Why Am I Qualified to Be A Consultant?

Even though the term consultant is the commonly used title for my services, it comes with some baggage I need to dispel. People often consider consultants to be aloof. I’m not that type of consultant. I just answer your questions with down-to-earth advice. I am someone you can put in your speed dial and just call real quick to pass a question by me. I don’t count each second we talk or charge for phone calls. I’m not trying to turn something simple into rocket science. Nor do I try to push my paid services on interested customers who give me a call.

But having said that, what exactly makes me qualified to be a consultant?

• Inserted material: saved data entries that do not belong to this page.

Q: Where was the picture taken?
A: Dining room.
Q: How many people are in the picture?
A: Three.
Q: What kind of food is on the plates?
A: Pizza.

There are four reasons I am qualified to be a consultant:

  1. Previous and Current Clients Have Always Been Happy.

    I don’t think any piece of evidence can really be more important than what my clients think. For example, would you discuss your problems with a consultant with unhappy clients? Of course not! Fortunately, all of my clients, like the Holiday Group for example, have been very happy with my work. (References are Available Upon Request)

  2. I’ve Built my own Business.

    After college I built Digital Self, an enterprise software company, to about a quarter million sales as the CTO along with a team of about eight others. For personal reasons we shut the company down, and I went to work for several years at Microsoft Corporation as a Program Manager. It’s hard to give business advice of any type without having experienced what it feels like to build a business. To endure the pain of slow sales and the pleasure of closing a large contract helps me understand the challenges you’re trying to explain to me.

  3. Related Professional Experience.

    My experience at Microsoft Corporation was in their Internet Division which was called Windows Live when I left. At Microsoft my responsibility was to study the user experience and identify areas of improvement. I had access to millions of pieces of statistical data, which allowed me to observe what customer’s loved and what they hated. This experience is valuable in being able to discuss problems with small companies as well as companies looking to one day have millions of customers like a Microsoft.

  4. I Enjoy Listening and Talking Through Business Problems.

    There is a proverb, “When anyone is replying to a matter before he hears [it], that is foolishness on his part.” Have you ever tried to have a discussion with someone who doesn’t listen? Are those discussions generally successful? Rarely. Thus, when discussing a problem with a client, I always start by listening and asking a dozen questions to draw out key points I need to understand.

So wouldn’t you agree; the qualifications I’ve listed are critical for someone you’re going to discuss your problems with? Don’t you want someone with happy clients, with experience, and who is a good listener? However, probably the most important qualification, I didn’t list, is someone you enjoy working with. A good working relationship is indispensable. Nevertheless, only you can decide whether you enjoy working with me.